An other example is the Freedom of expression with China. Many Human rights watchdogs pointed out the fact that a certain censorship exists about websites hosted or created in China, where the Communist party can block websites it dislikes or estimates as not fulfilling its policy. That's why some administrators chose to apply some self-censorship in order not to have troubles with the authorities.(see this article on http://www.scribd.com/doc/3098990/Battle-for-Freedom-in-Chinese-Cyberspace)

So cyberspace is not that independant from geographical borders, despite the traditional popular belief of geographical immunity about the internet.

7. The Convention on Cybercrime of the Council of Europe, the first international agreement for the struggle against cybercrime

In 2001, the Council of Europe drafted the Convention on Cybercrime.
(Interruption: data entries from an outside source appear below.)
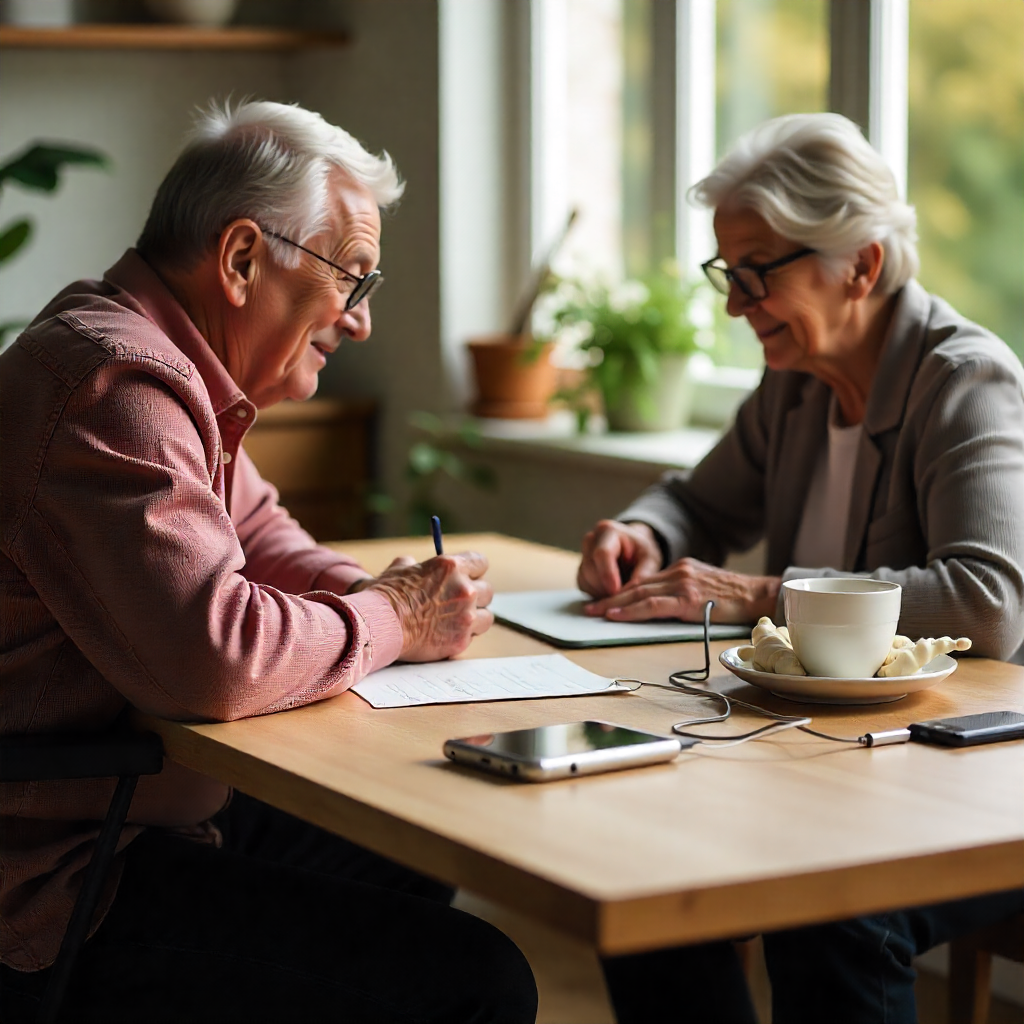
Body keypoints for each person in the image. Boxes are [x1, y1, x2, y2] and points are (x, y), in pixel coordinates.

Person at [0, 100, 537, 1023]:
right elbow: (221, 655)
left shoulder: (157, 361)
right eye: (352, 281)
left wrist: (382, 595)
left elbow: (267, 543)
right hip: (55, 878)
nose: (360, 322)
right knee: (479, 982)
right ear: (243, 259)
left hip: (134, 812)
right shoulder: (115, 385)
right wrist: (394, 619)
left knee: (409, 845)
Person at [576, 113, 1024, 1022]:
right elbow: (697, 501)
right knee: (648, 860)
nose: (735, 305)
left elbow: (988, 605)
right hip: (829, 758)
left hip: (966, 774)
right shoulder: (795, 381)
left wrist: (764, 595)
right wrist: (641, 535)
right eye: (725, 274)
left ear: (860, 263)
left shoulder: (963, 379)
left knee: (832, 913)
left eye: (756, 272)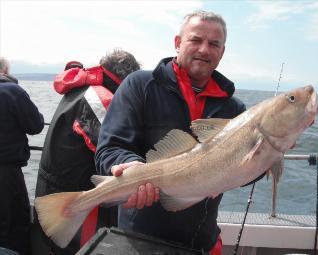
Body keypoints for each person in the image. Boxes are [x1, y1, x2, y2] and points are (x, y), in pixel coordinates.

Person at [95, 11, 251, 254]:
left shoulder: (234, 109)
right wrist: (128, 164)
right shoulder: (140, 85)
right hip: (138, 239)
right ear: (178, 43)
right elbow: (110, 147)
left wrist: (272, 149)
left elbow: (245, 173)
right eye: (196, 40)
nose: (204, 49)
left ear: (222, 52)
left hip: (202, 240)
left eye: (213, 44)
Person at [35, 49, 140, 254]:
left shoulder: (80, 89)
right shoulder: (101, 99)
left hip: (57, 193)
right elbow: (111, 148)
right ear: (127, 79)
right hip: (78, 203)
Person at [0, 57, 44, 255]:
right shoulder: (12, 91)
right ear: (5, 70)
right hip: (6, 174)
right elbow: (35, 125)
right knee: (14, 225)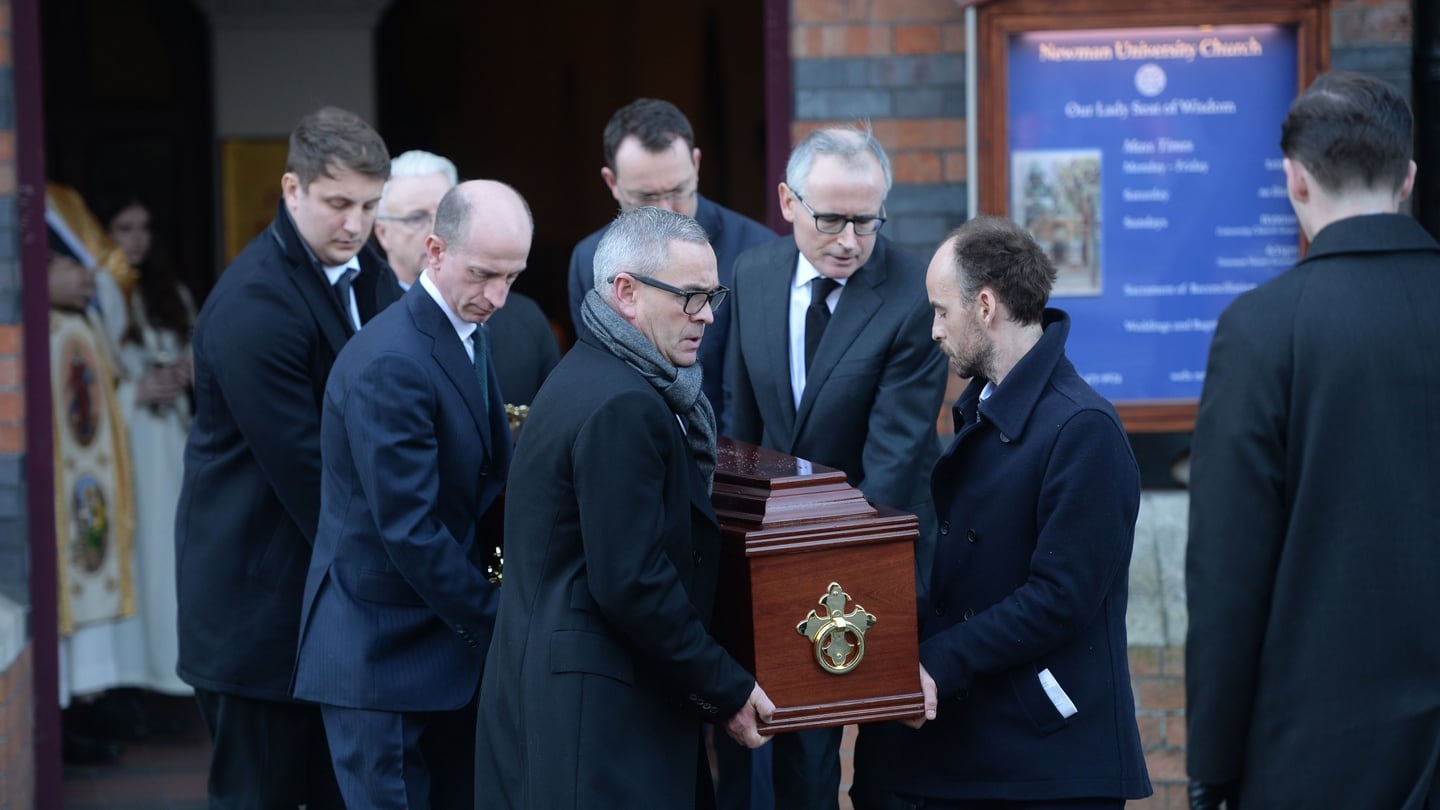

The United States, Japan, South Africa and Canada, which are not members of the Council of Europe, took part in the drafting of this Convention. In addition with these countries, thirty eight states participated to the negotiations which began in 1997. It shows that cybercrime is an international issue that overtakes Europe.
Today, forty five countries have already signed the Convention and twenty three of these countries have ratified it.
The Convention on Cybercrime is the first and the only one international treaty on penal offences committed through the internet. The Convention deals particularly with the offence about infringement of copyrights, the fraud linked to the internet, childish pornography and also the offences linked with the security of networks.
The main goal of the Convention is to pursue a common policy that aims to protect society against cybercrime, in particular through the adoption of an appropriate legislation and the stimulation of the international cooperation. The Convention deals with penal offences committed to net computers and also by means of these net computers. The Convention presents several procedural powers such as the perquisition of net computers. This international treaty also aims to harmonize the national legislations to fight against cybercrime because cybercrime has no boundaries and cybercriminals use the differences in the national legislations to try to escape penal proceedings. That's why it was necessary to create such an international treaty to fight effectively against cybercrime.
The Convention on Cybercrime has not been ratified by all the countries that have signed it but it is in right way.